Provided records Block Start
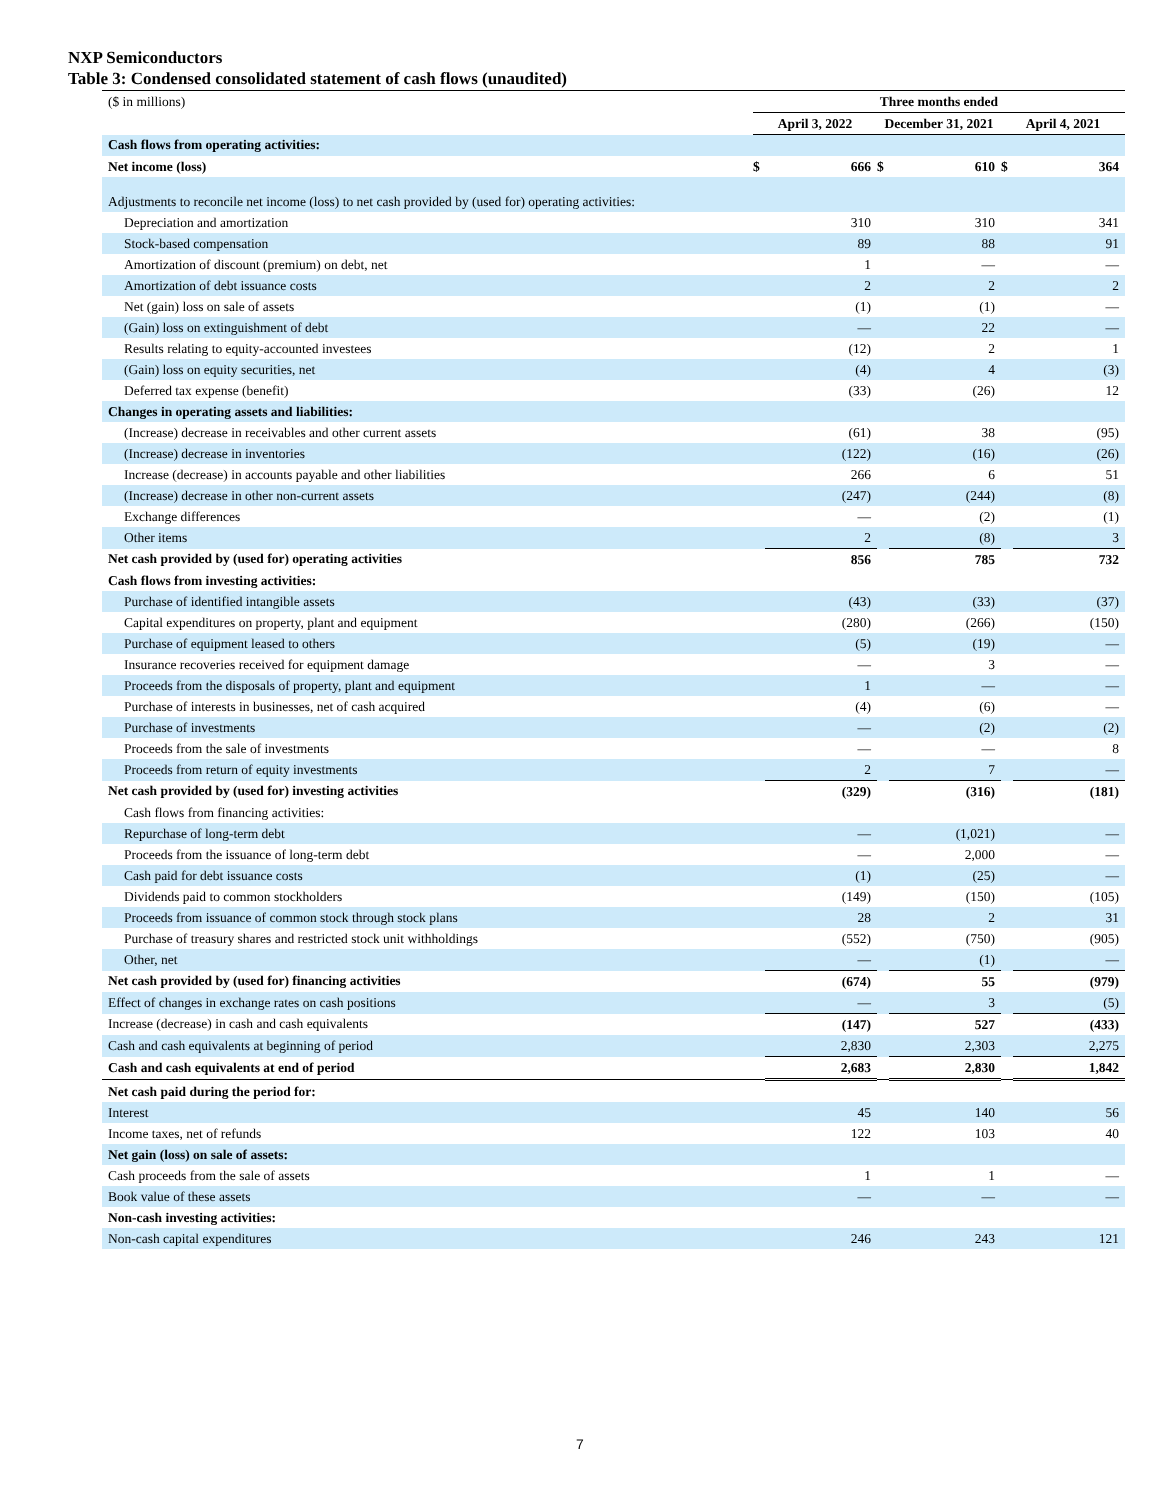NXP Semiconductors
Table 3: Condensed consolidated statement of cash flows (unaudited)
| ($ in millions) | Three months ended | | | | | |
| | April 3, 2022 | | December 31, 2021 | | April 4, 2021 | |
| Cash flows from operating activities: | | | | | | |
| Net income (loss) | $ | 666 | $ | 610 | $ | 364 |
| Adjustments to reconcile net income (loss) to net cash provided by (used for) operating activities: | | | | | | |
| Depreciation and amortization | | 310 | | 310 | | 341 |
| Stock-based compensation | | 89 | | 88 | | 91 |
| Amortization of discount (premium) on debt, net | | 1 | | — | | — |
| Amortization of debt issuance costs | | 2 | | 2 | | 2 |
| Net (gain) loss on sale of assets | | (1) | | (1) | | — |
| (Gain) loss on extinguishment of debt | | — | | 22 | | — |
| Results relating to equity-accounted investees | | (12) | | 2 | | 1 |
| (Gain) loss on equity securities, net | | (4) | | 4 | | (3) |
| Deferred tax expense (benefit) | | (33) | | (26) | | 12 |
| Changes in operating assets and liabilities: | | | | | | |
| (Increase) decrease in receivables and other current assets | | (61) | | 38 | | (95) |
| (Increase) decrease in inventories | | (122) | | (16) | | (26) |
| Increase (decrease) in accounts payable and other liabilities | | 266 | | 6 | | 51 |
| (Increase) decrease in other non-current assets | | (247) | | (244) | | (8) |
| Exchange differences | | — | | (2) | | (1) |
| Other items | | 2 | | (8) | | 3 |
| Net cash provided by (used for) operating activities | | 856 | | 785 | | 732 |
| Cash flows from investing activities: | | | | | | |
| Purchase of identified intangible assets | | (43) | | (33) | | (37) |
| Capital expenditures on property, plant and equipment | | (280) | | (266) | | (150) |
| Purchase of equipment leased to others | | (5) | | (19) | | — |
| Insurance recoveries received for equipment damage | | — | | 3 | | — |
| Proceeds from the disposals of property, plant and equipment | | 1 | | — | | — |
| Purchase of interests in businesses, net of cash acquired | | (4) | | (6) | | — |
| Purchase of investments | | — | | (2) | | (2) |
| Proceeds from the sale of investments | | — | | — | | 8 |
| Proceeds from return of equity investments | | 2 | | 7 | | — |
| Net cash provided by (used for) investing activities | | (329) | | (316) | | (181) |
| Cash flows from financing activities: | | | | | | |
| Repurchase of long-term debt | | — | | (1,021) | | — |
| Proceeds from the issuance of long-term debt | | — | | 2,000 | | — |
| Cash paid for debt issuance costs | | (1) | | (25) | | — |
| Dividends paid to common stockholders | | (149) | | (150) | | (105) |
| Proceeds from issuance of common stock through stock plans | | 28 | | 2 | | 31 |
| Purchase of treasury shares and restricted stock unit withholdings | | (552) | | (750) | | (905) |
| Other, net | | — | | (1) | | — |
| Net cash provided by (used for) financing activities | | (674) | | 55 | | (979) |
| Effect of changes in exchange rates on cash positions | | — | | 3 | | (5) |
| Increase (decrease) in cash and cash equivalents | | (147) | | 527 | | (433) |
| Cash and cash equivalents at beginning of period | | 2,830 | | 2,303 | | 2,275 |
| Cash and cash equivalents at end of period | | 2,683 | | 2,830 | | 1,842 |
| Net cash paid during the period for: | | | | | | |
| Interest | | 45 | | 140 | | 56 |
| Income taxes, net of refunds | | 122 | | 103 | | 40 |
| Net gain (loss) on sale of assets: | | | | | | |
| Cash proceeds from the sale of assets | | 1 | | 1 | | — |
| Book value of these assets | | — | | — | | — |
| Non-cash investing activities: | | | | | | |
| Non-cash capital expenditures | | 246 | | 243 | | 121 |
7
Provided records Block End
Provided records Block Start
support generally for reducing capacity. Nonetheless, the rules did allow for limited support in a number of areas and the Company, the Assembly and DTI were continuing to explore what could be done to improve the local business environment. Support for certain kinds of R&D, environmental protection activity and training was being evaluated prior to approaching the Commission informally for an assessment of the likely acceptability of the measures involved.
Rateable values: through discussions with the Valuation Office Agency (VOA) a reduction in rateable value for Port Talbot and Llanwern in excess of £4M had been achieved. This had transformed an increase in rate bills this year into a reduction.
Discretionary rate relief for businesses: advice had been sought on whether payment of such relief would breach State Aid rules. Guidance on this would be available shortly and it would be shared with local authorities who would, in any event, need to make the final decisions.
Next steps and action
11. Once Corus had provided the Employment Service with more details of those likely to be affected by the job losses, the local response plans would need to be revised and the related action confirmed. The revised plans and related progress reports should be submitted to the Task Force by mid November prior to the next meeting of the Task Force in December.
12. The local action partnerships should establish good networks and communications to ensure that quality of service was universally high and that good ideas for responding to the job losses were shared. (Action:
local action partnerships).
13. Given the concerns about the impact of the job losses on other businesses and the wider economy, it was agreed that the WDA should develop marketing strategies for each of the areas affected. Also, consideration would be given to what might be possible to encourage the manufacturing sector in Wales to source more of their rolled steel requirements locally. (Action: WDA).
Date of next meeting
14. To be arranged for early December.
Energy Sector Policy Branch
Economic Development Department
Provided records Block End
Provided records Block Start
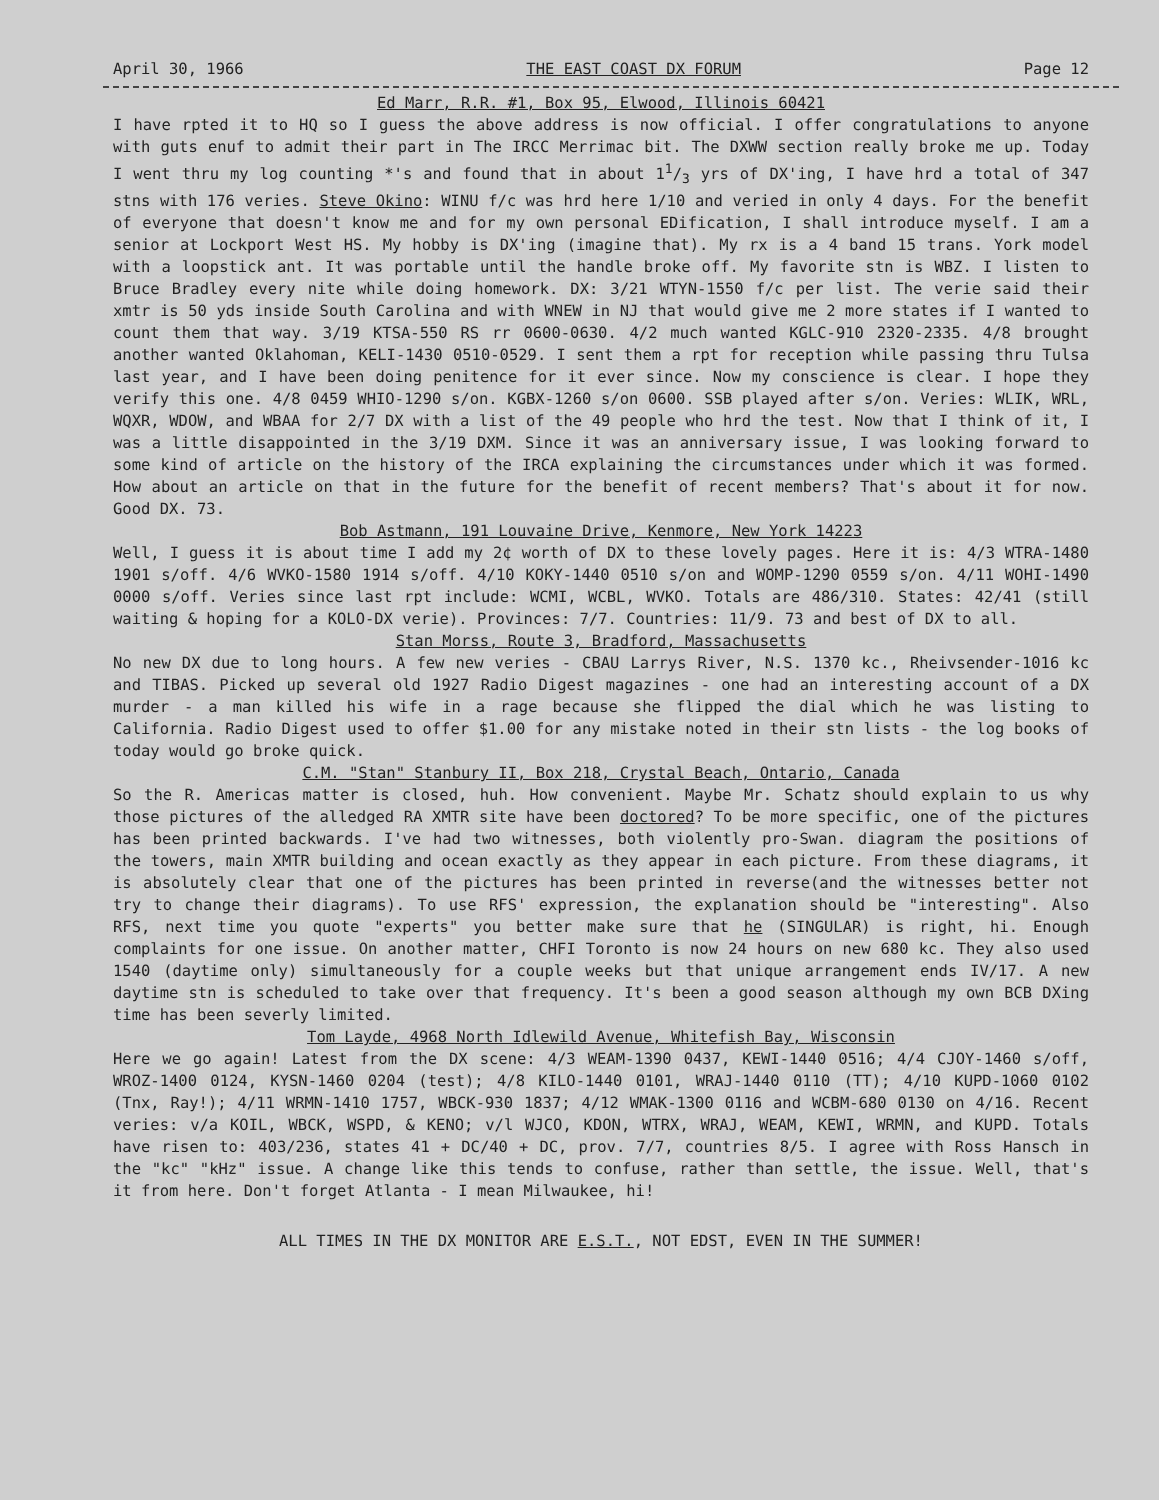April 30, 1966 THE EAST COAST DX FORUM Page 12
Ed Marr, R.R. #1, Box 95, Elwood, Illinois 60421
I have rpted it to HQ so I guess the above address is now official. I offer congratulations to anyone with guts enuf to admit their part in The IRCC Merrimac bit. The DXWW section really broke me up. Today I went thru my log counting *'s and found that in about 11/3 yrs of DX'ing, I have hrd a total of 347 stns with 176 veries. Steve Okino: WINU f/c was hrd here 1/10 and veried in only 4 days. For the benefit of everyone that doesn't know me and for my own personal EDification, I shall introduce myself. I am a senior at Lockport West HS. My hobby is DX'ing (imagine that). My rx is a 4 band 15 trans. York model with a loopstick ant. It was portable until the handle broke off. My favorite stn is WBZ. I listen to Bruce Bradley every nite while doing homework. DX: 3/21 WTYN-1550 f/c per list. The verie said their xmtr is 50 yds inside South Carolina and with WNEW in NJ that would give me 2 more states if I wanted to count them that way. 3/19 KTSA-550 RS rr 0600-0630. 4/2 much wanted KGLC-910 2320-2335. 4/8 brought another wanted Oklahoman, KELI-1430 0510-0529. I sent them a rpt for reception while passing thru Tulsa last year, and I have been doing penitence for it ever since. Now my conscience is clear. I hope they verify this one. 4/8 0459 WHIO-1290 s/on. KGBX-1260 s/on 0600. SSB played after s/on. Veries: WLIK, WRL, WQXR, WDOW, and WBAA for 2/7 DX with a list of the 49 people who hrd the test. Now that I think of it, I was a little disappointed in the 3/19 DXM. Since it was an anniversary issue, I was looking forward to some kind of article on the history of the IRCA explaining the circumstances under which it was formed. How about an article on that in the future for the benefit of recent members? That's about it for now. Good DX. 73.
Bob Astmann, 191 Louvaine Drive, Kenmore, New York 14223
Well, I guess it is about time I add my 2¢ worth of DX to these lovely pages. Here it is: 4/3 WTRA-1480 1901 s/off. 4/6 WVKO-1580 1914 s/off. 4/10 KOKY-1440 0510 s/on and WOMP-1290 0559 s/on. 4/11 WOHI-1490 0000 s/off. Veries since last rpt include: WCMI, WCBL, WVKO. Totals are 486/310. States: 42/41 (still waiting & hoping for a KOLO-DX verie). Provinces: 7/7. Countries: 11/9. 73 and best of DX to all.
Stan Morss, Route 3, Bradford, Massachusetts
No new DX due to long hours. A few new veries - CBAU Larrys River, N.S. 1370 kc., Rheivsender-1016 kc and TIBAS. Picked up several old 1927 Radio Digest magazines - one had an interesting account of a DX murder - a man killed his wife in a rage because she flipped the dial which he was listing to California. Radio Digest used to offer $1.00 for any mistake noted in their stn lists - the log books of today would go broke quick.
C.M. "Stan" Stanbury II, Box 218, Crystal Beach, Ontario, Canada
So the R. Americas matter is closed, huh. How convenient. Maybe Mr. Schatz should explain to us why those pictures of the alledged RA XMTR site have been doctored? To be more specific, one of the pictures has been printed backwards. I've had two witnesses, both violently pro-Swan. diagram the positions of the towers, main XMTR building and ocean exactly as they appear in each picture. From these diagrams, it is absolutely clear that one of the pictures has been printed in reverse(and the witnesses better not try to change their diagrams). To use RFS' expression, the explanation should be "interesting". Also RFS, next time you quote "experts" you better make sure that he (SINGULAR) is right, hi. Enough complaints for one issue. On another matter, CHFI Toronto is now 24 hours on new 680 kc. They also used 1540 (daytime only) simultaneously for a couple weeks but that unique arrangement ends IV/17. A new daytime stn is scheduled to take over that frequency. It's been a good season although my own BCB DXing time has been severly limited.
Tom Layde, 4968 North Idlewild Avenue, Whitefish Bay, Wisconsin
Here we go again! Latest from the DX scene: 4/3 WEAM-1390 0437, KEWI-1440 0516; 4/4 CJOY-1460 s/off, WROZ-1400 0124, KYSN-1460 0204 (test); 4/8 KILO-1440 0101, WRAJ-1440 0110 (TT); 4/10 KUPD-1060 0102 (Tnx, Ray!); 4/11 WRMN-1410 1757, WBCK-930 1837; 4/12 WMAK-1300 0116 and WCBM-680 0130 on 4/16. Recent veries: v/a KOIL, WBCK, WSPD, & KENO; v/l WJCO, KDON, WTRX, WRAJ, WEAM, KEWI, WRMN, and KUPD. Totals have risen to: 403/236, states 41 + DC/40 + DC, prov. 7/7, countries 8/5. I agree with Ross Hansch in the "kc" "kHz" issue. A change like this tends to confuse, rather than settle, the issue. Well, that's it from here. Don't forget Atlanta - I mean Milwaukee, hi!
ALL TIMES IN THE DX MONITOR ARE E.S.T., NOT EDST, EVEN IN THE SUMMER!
Provided records Block End
Exercise goal » Within the listing above, copy exactly the lines that start at the one with "NXP Semiconductors" and continue through the one with "266 | | 6 | | 51 |". Omit pictures.

Answer to this problem »
NXP Semiconductors
Table 3: Condensed consolidated statement of cash flows (unaudited)
| ($ in millions) | Three months ended | | | | | |
| | April 3, 2022 | | December 31, 2021 | | April 4, 2021 | |
| Cash flows from operating activities: | | | | | | |
| Net income (loss) | $ | 666 | $ | 610 | $ | 364 |
| Adjustments to reconcile net income (loss) to net cash provided by (used for) operating activities: | | | | | | |
| Depreciation and amortization | | 310 | | 310 | | 341 |
| Stock-based compensation | | 89 | | 88 | | 91 |
| Amortization of discount (premium) on debt, net | | 1 | | — | | — |
| Amortization of debt issuance costs | | 2 | | 2 | | 2 |
| Net (gain) loss on sale of assets | | (1) | | (1) | | — |
| (Gain) loss on extinguishment of debt | | — | | 22 | | — |
| Results relating to equity-accounted investees | | (12) | | 2 | | 1 |
| (Gain) loss on equity securities, net | | (4) | | 4 | | (3) |
| Deferred tax expense (benefit) | | (33) | | (26) | | 12 |
| Changes in operating assets and liabilities: | | | | | | |
| (Increase) decrease in receivables and other current assets | | (61) | | 38 | | (95) |
| (Increase) decrease in inventories | | (122) | | (16) | | (26) |
| Increase (decrease) in accounts payable and other liabilities | | 266 | | 6 | | 51 |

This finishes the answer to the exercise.